> Work order: Give again the lines of the data from its first line through the line with "Sony Bank WALLETを海外で使". Change nothing.

'''

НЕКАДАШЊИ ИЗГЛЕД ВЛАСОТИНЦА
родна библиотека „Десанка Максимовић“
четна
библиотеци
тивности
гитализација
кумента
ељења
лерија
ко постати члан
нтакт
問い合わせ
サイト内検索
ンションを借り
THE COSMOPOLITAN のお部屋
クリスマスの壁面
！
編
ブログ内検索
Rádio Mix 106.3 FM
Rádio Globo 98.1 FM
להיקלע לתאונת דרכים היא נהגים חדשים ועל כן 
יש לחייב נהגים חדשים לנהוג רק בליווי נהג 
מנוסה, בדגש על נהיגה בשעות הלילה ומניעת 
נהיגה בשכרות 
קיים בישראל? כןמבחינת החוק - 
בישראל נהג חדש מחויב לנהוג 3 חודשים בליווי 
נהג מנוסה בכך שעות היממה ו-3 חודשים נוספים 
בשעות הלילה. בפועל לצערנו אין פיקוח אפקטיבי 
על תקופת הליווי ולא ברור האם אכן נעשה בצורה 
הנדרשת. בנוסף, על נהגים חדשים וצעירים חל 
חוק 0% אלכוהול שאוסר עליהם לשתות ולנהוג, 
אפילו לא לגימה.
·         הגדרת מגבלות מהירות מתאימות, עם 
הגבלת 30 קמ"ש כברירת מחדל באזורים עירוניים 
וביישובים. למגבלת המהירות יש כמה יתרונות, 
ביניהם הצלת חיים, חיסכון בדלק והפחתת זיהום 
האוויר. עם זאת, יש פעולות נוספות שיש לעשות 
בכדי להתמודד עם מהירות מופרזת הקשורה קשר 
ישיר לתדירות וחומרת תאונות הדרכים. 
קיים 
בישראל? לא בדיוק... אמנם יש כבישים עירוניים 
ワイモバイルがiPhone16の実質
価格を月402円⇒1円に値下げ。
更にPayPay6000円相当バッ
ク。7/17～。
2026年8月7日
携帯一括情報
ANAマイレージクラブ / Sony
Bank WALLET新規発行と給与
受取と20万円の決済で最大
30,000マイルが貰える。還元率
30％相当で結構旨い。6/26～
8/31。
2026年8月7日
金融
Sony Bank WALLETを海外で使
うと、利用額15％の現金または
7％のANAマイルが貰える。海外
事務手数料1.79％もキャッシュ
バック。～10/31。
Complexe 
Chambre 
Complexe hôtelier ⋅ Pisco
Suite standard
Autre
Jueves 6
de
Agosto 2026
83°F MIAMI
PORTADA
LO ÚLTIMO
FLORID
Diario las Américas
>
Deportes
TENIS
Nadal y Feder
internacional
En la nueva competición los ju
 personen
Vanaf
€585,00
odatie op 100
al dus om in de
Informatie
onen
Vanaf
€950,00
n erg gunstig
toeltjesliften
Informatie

'''

> Solution to the exercise:
НЕКАДАШЊИ ИЗГЛЕД ВЛАСОТИНЦА
родна библиотека „Десанка Максимовић“
четна
библиотеци
тивности
гитализација
кумента
ељења
лерија
ко постати члан
нтакт
問い合わせ
サイト内検索
ンションを借り
THE COSMOPOLITAN のお部屋
クリスマスの壁面
！
編
ブログ内検索
Rádio Mix 106.3 FM
Rádio Globo 98.1 FM
להיקלע לתאונת דרכים היא נהגים חדשים ועל כן 
יש לחייב נהגים חדשים לנהוג רק בליווי נהג 
מנוסה, בדגש על נהיגה בשעות הלילה ומניעת 
נהיגה בשכרות 
קיים בישראל? כןמבחינת החוק - 
בישראל נהג חדש מחויב לנהוג 3 חודשים בליווי 
נהג מנוסה בכך שעות היממה ו-3 חודשים נוספים 
בשעות הלילה. בפועל לצערנו אין פיקוח אפקטיבי 
על תקופת הליווי ולא ברור האם אכן נעשה בצורה 
הנדרשת. בנוסף, על נהגים חדשים וצעירים חל 
חוק 0% אלכוהול שאוסר עליהם לשתות ולנהוג, 
אפילו לא לגימה.
·         הגדרת מגבלות מהירות מתאימות, עם 
הגבלת 30 קמ"ש כברירת מחדל באזורים עירוניים 
וביישובים. למגבלת המהירות יש כמה יתרונות, 
ביניהם הצלת חיים, חיסכון בדלק והפחתת זיהום 
האוויר. עם זאת, יש פעולות נוספות שיש לעשות 
בכדי להתמודד עם מהירות מופרזת הקשורה קשר 
ישיר לתדירות וחומרת תאונות הדרכים. 
קיים 
בישראל? לא בדיוק... אמנם יש כבישים עירוניים 
ワイモバイルがiPhone16の実質
価格を月402円⇒1円に値下げ。
更にPayPay6000円相当バッ
ク。7/17～。
2026年8月7日
携帯一括情報
ANAマイレージクラブ / Sony
Bank WALLET新規発行と給与
受取と20万円の決済で最大
30,000マイルが貰える。還元率
30％相当で結構旨い。6/26～
8/31。
2026年8月7日
金融
Sony Bank WALLETを海外で使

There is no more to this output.